**STUDY MATERIAL**
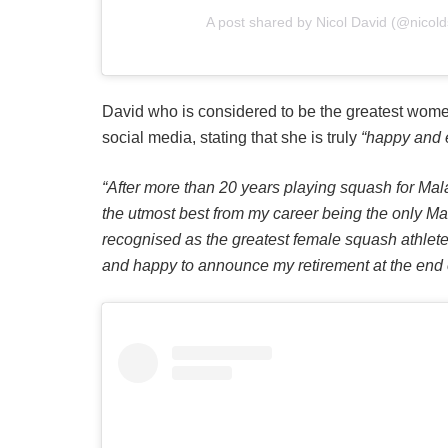
A post shared by Nicol David (@nicol
David who is considered to be the greatest wome
social media, stating that she is truly
“happy and e
“After more than 20 years playing squash for Mal
the utmost best from my career being the only Ma
recognised as the greatest female squash athlete 
and happy to announce my retirement at the end o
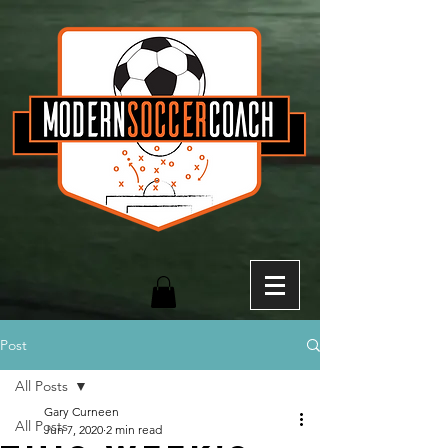
Post
All Posts
Gary Curneen
All Posts
Jun 7, 2020
2 min read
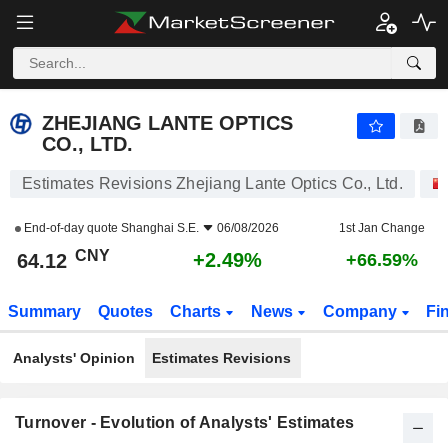
ZHEJIANG LANTE OPTICS CO., LTD.
64.12
¥
+2.49%
ZHEJIANG LANTE OPTICS
CO., LTD.
Estimates Revisions Zhejiang Lante Optics Co., Ltd.
End-of-day quote
Shanghai S.E.
06/08/2026
1st Jan Change
CNY
+2.49%
64.12
+66.59%
Summary
Quotes
Charts
News
Company
Fi
Analysts' Opinion
Estimates Revisions
Turnover - Evolution of Analysts' Estimates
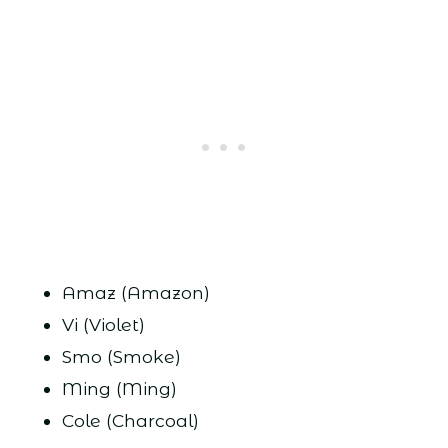
Amaz (Amazon)
Vi (Violet)
Smo (Smoke)
Ming (Ming)
Cole (Charcoal)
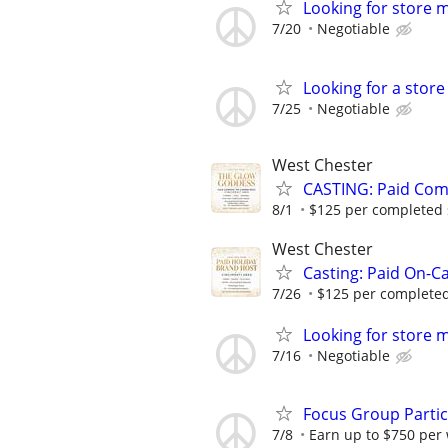
Looking for store 
7/20
Negotiable
Looking for a stor
7/25
Negotiable
West Chester
CASTING: Paid Com
8/1
$125 per completed sh
West Chester
Casting: Paid On-C
7/26
$125 per completed 
Looking for store 
7/16
Negotiable
Focus Group Parti
7/8
Earn up to $750 per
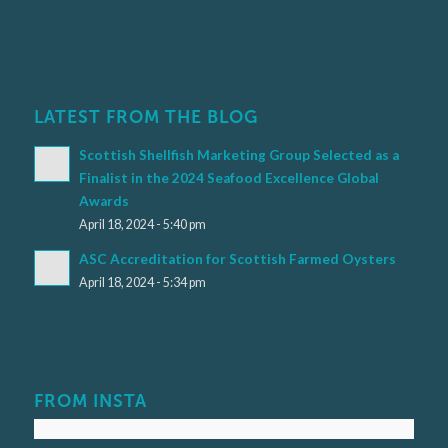
LATEST FROM THE BLOG
Scottish Shellfish Marketing Group Selected as a
Finalist in the 2024 Seafood Excellence Global
Awards
April 18, 2024 - 5:40 pm
ASC Accreditation for Scottish Farmed Oysters
April 18, 2024 - 5:34 pm
FROM INSTA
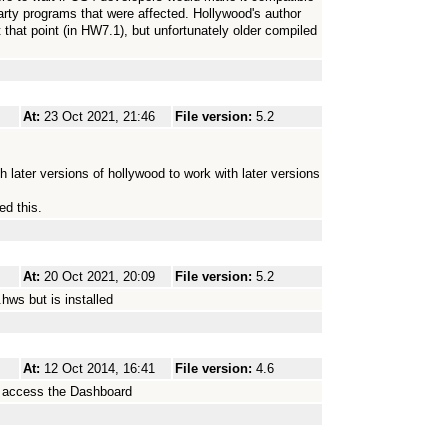
party programs that were affected. Hollywood's author
t that point (in HW7.1), but unfortunately older compiled
At:
23 Oct 2021, 21:46
File version:
5.2
 later versions of hollywood to work with later versions
ed this.
At:
20 Oct 2021, 20:09
File version:
5.2
hws but is installed
At:
12 Oct 2014, 16:41
File version:
4.6
o access the Dashboard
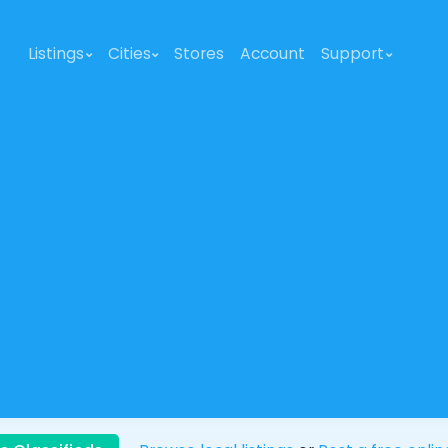
Listings
Cities
Stores
Account
Support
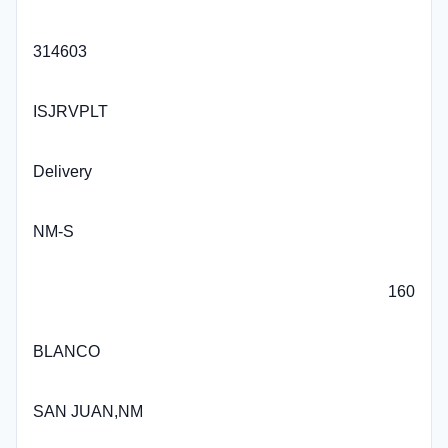
314603
ISJRVPLT
Delivery
NM-S
160
BLANCO
SAN JUAN,NM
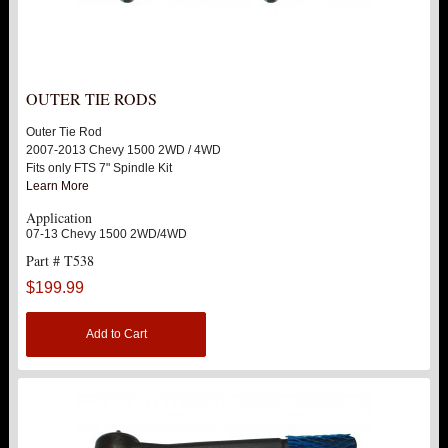
OUTER TIE RODS
Outer Tie Rod
2007-2013 Chevy 1500 2WD / 4WD
Fits only FTS 7" Spindle Kit
Learn More
Application
07-13 Chevy 1500 2WD/4WD
Part # T538
$199.99
Add to Cart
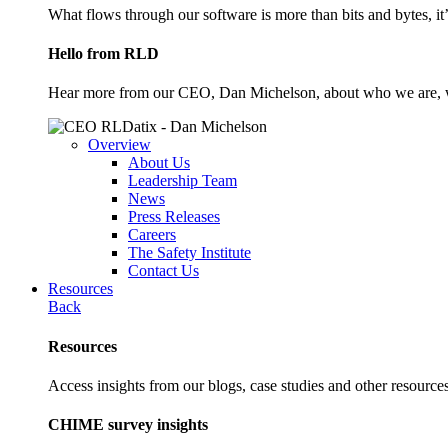
What flows through our software is more than bits and bytes, it
Hello from RLD
Hear more from our CEO, Dan Michelson, about who we are, 
Overview
About Us
Leadership Team
News
Press Releases
Careers
The Safety Institute
Contact Us
Resources
Back
Resources
Access insights from our blogs, case studies and other resources
CHIME survey insights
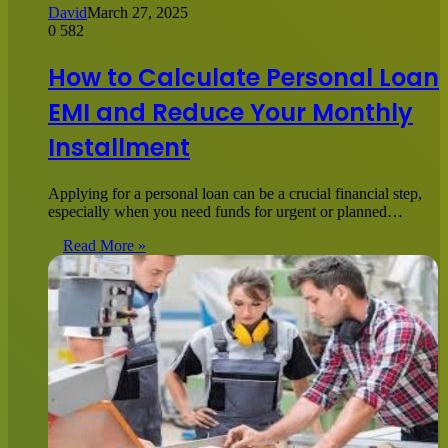
David
March 27, 2025
0
582
How to Calculate Personal Loan
EMI and Reduce Your Monthly
Installment
Applying for a personal loan can be a crucial financial step,
especially when you need funds for urgent or planned…
Read More »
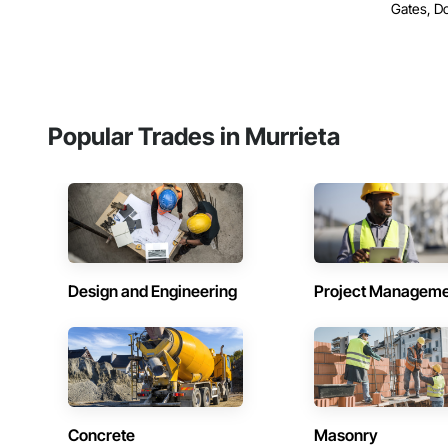
Gates, Do
Popular Trades in Murrieta
Design and Engineering
Project Managem
Concrete
Masonry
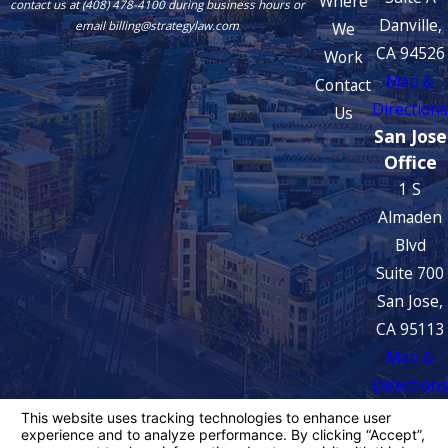
Where
contact us at (408) 478-4100 during business hours or
Danville,
We
email billing@strategylaw.com
CA 94526
Work
Map &
Contact
Directions
Us
San Jose
Office
1 S
Almaden
Blvd
Suite 700
San Jose,
CA 95113
Map &
Directions
The information on this website is for general
information purposes only. Nothing on this site
should be taken as legal advice for any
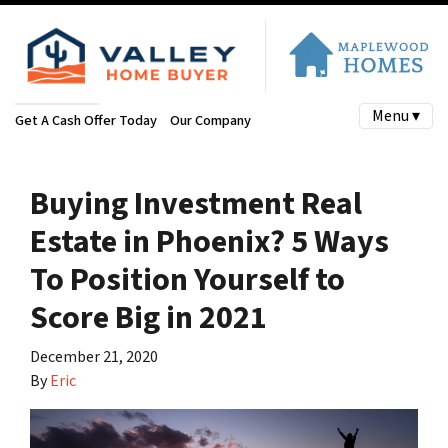
Menu ▾
Get A Cash Offer Today
Our Company
Buying Investment Real
Estate in Phoenix? 5 Ways
To Position Yourself to
Score Big in 2021
December 21, 2020
By
Eric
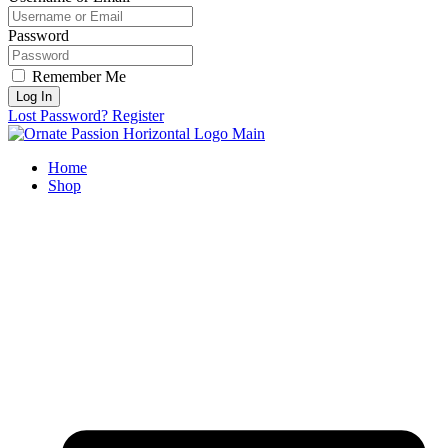
Password
Remember Me
Log In
Lost Password?
Register
Home
Shop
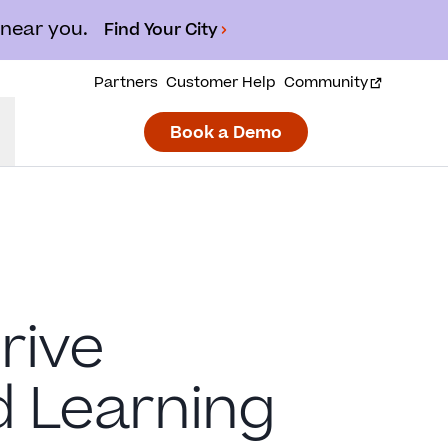
 near you.
Find Your City
Partners
Customer Help
Community
Book a Demo
rive
d Learning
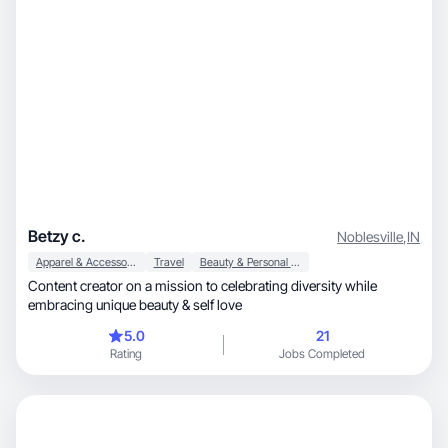
Betzy c.
Noblesville
,
IN
Apparel & Accessories
Travel
Beauty & Personal Care
Content creator on a mission to celebrating diversity while
embracing unique beauty & self love
5.0
21
Rating
Jobs Completed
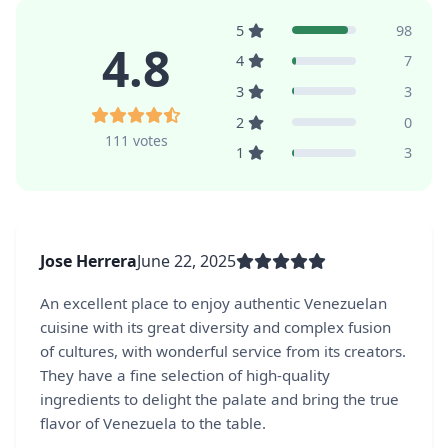
5
98
4.8
4
7
3
3
2
0
111 votes
1
3
Jose Herrera
June 22, 2025
An excellent place to enjoy authentic Venezuelan
cuisine with its great diversity and complex fusion
of cultures, with wonderful service from its creators.
They have a fine selection of high-quality
ingredients to delight the palate and bring the true
flavor of Venezuela to the table.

**WHAT NEEDS TO BE DONE**
Output all the records above again exactly, with the pictures dropped.

**RESPONSE BOX**
A post shared by Nicol David (@nicol
David who is considered to be the greatest wome
social media, stating that she is truly
“happy and e
“After more than 20 years playing squash for Mal
the utmost best from my career being the only Ma
recognised as the greatest female squash athlete 
and happy to announce my retirement at the end o
Post
All Posts
Gary Curneen
All Posts
Jun 7, 2020
2 min read
ZHEJIANG LANTE OPTICS CO., LTD.
64.12
¥
+2.49%
ZHEJIANG LANTE OPTICS
CO., LTD.
Estimates Revisions Zhejiang Lante Optics Co., Ltd.
End-of-day quote
Shanghai S.E.
06/08/2026
1st Jan Change
CNY
+2.49%
64.12
+66.59%
Summary
Quotes
Charts
News
Company
Fi
Analysts' Opinion
Estimates Revisions
Turnover - Evolution of Analysts' Estimates
Amaz (Amazon)
Vi (Violet)
Smo (Smoke)
Ming (Ming)
Cole (Charcoal)
Looking for store 
7/20
Negotiable
Looking for a stor
7/25
Negotiable
West Chester
CASTING: Paid Com
8/1
$125 per completed sh
West Chester
Casting: Paid On-C
7/26
$125 per completed 
Looking for store 
7/16
Negotiable
Focus Group Parti
7/8
Earn up to $750 per
LATEST FROM THE BLOG
Scottish Shellfish Marketing Group Selected as a
Finalist in the 2024 Seafood Excellence Global
Awards
April 18, 2024 - 5:40 pm
ASC Accreditation for Scottish Farmed Oysters
April 18, 2024 - 5:34 pm
FROM INSTA
party programs that were affected. Hollywood's author
t that point (in HW7.1), but unfortunately older compiled
At:
23 Oct 2021, 21:46
File version:
5.2
 later versions of hollywood to work with later versions
ed this.
At:
20 Oct 2021, 20:09
File version:
5.2
hws but is installed
At:
12 Oct 2014, 16:41
File version:
4.6
o access the Dashboard
Listings
Cities
Stores
Account
Support
314603
ISJRVPLT
Delivery
NM-S
160
BLANCO
SAN JUAN,NM
OUTER TIE RODS
Outer Tie Rod
2007-2013 Chevy 1500 2WD / 4WD
Fits only FTS 7" Spindle Kit
Learn More
Application
07-13 Chevy 1500 2WD/4WD
Part # T538
$199.99
Add to Cart
What flows through our software is more than bits and bytes, it
Hello from RLD
Hear more from our CEO, Dan Michelson, about who we are, 
Overview
About Us
Leadership Team
News
Press Releases
Careers
The Safety Institute
Contact Us
Resources
Back
Resources
Access insights from our blogs, case studies and other resources
CHIME survey insights
David
March 27, 2025
0
582
How to Calculate Personal Loan
EMI and Reduce Your Monthly
Installment
Applying for a personal loan can be a crucial financial step,
especially when you need funds for urgent or planned…
Read More »
Gates, Do
Popular Trades in Murrieta
Design and Engineering
Project Managem
Concrete
Masonry
Where
contact us at (408) 478-4100 during business hours or
Danville,
We
email billing@strategylaw.com
CA 94526
Work
Map &
Contact
Directions
Us
San Jose
Office
1 S
Almaden
Blvd
Suite 700
San Jose,
CA 95113
Map &
Directions
The information on this website is for general
information purposes only. Nothing on this site
should be taken as legal advice for any
Menu ▾
Get A Cash Offer Today
Our Company
Buying Investment Real
Estate in Phoenix? 5 Ways
To Position Yourself to
Score Big in 2021
December 21, 2020
By
Eric
Password
Remember Me
Log In
Lost Password?
Register
Home
Shop
 near you.
Find Your City
Partners
Customer Help
Community
Book a Demo
rive
d Learning
Betzy c.
Noblesville
,
IN
Apparel & Accessories
Travel
Beauty & Personal Care
Content creator on a mission to celebrating diversity while
embracing unique beauty & self love
5.0
21
Rating
Jobs Completed
5
98
4.8
4
7
3
3
2
0
111 votes
1
3
Jose Herrera
June 22, 2025
An excellent place to enjoy authentic Venezuelan
cuisine with its great diversity and complex fusion
of cultures, with wonderful service from its creators.
They have a fine selection of high-quality
ingredients to delight the palate and bring the true
flavor of Venezuela to the table.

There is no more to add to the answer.